Puis c'est l'arrivée de Birahima en Sierra Leone, pays instable depuis son accession à l’indépendance en 1961. Miné par la corruption générée par les richesses minières, le pays connaît coups d’Etat sur coups d’Etat. En 1995, Foday Sankoh, fondateur du RUF[2], soutenu par Taylor, s’empare de Mile-thirty-eight, une ville riche en minerais d’une valeur stratégique inestimable. Le gouvernement en place, appauvri, décide la tenue d’élections libres en espérant que la démocratie lui rende le pouvoir. Mais Sankoh ne veut pas s'y plier et se lance dans une ignoble campagne d’amputation de mains : « pas de bras, pas d’élection ». Pressé par le dictateur Houphouët-Boigny, Sankoh signe un cessez-le-feu. En mars 1997, Kabbah est élu à la présidence du pays mais Sankoh refuse de le reconnaître. La communauté internationale décide que Sankoh doit être nommé vice-président de la République et reste maître de Mile-Thirty-Eight pour mettre fin à la guerre tribale.

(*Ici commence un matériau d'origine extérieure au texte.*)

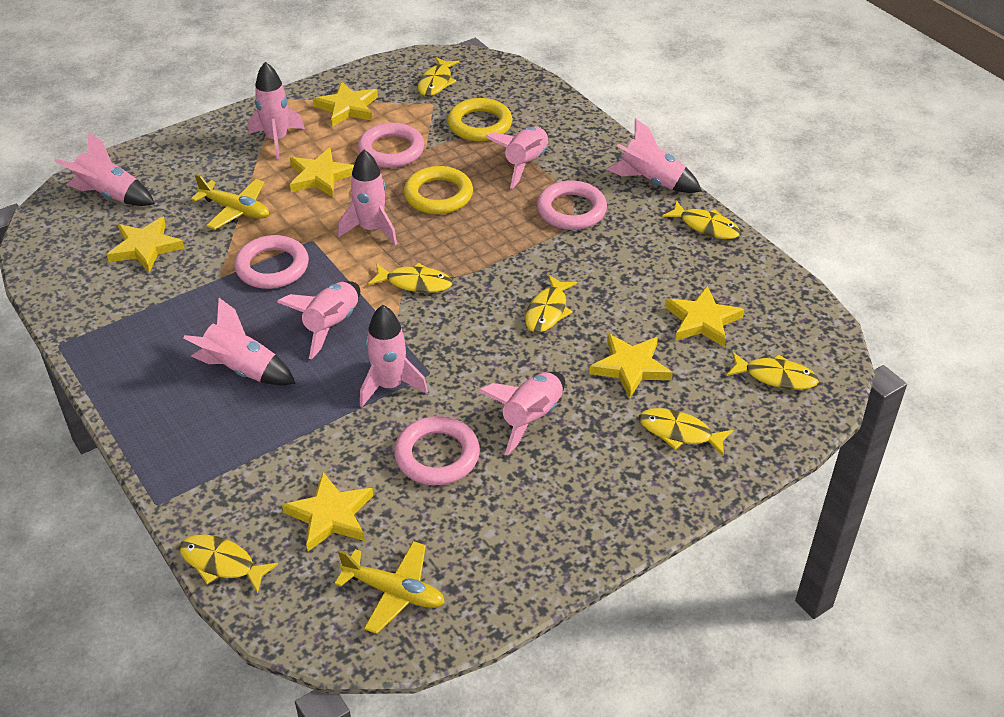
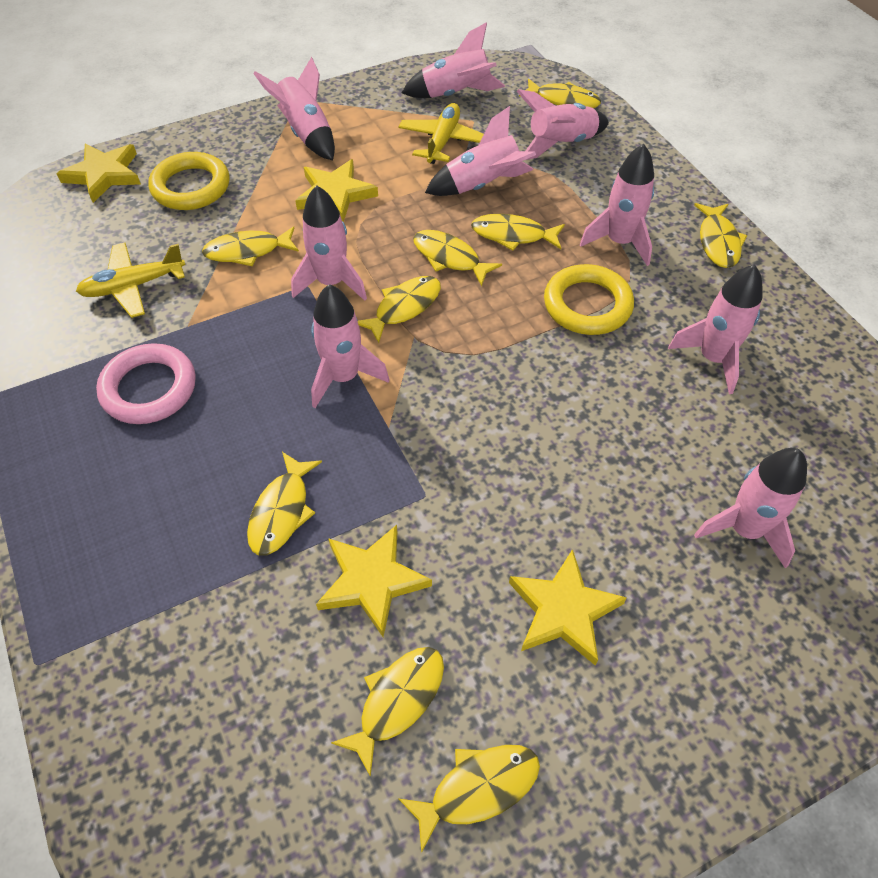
pink ring: 4 -> 1
yellow fish: 7 -> 9
yellow star: 6 -> 4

Luttes intestines entre le président et son second, prise de contrôle de villes stratégiques pour s'assurer le pouvoir. Mais aussi drames des "riens du tout" coincés au milieu des conflits entre chefs de guerre. L'Afrique est victime de ses propres richesses et de la politique de ceux qui les convoitent. Ceux qui fuient les conflits sont parqués dans des camps où débarquent Birahima et Yacouba. Leur mode de fonctionnement est montré du doigt : le chef du camp trompe les ONG en gardant de force les réfugiés, bénéficiaires de l'aide internationale qu’il détourne au profit de ses soldats. Pour convaincre les ONG de leur confier ces aides, il recourt au chantage en menaçant de laisser mourir les réfugiés de faim et de maladie. C’est dans ces circonstances que la tante Mahan, que Birahima devait retrouver, a trouvé la mort. Elle symbolise la tragédie des réfugiés, otages de chefaillons et continuellement en fuite pour éviter les affres de la guerre. L'aventure de Birahima s'arrête donc là.

Un livre complet sur les origines des conflits en Afrique de l'Ouest et leurs enjeux. Un livre d'une valeur inestimable puisqu'à la tragédie personnelle de l'enfant se joint de concert le drame national des pays en guerre. Seul un enfant pris dans les mailles étroites de la guerre pouvait en révéler toute l'absurdité.